[[ Data supplied open ]]
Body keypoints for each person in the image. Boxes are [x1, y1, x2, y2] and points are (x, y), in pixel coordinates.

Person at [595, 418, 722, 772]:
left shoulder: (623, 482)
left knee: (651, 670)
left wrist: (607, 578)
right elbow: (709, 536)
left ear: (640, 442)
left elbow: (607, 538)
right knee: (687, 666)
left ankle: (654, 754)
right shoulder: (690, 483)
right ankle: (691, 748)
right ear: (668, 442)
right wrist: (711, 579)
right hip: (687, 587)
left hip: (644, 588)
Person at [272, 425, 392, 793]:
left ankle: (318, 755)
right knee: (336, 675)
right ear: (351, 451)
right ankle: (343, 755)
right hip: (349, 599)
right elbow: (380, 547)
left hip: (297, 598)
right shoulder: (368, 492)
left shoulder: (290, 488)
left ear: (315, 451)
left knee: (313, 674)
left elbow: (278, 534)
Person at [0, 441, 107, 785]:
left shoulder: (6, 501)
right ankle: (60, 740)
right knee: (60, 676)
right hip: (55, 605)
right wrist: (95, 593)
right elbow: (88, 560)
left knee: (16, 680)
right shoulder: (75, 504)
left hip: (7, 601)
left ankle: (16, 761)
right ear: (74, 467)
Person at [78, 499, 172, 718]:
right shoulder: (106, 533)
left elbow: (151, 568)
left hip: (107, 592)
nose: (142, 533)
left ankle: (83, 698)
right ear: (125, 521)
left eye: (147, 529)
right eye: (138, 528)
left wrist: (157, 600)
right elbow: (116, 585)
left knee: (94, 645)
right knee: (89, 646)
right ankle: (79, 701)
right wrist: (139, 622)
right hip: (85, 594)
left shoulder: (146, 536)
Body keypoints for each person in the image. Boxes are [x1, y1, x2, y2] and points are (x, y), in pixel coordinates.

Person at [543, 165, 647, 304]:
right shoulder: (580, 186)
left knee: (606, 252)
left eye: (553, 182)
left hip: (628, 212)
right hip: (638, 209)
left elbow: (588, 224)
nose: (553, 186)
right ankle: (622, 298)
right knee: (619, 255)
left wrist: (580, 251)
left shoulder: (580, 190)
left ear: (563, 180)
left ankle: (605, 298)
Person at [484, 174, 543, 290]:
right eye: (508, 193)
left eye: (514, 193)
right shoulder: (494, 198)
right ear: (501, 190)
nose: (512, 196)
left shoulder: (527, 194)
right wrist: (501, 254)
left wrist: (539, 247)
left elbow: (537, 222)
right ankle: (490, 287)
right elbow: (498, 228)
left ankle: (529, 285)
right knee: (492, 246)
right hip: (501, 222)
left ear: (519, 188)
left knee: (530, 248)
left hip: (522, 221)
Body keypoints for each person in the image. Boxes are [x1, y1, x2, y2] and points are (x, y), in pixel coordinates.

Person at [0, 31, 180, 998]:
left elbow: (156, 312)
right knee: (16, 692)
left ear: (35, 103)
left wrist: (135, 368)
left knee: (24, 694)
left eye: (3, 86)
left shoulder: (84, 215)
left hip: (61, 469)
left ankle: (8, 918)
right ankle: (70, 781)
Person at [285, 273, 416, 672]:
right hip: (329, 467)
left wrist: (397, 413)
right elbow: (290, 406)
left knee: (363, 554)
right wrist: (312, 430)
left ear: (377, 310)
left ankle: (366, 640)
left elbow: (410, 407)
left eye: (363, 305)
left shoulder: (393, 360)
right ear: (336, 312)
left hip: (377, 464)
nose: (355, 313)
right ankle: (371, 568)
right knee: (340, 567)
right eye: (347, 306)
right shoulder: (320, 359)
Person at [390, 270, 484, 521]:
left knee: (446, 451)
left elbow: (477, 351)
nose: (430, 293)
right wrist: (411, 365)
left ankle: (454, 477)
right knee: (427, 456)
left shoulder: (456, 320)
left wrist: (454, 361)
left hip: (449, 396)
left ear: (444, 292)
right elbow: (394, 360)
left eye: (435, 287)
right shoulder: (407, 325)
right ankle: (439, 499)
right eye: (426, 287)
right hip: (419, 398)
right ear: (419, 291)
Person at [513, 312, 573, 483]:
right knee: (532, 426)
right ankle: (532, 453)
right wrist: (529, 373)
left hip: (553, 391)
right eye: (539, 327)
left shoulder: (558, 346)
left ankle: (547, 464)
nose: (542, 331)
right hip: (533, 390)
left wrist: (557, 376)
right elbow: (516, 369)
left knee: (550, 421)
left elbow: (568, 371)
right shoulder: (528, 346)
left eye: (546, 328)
[[ Data supplied closed ]]
Task details - Using the data above, reproduce exactly the lines from the line that contains "left ankle: (454, 477)" through the line that contains "right knee: (532, 426)", including both.

Solution for this exercise -
left ankle: (454, 477)
right knee: (427, 456)
left shoulder: (456, 320)
left wrist: (454, 361)
left hip: (449, 396)
left ear: (444, 292)
right elbow: (394, 360)
left eye: (435, 287)
right shoulder: (407, 325)
right ankle: (439, 499)
right eye: (426, 287)
right hip: (419, 398)
right ear: (419, 291)
Person at [513, 312, 573, 483]:
right knee: (532, 426)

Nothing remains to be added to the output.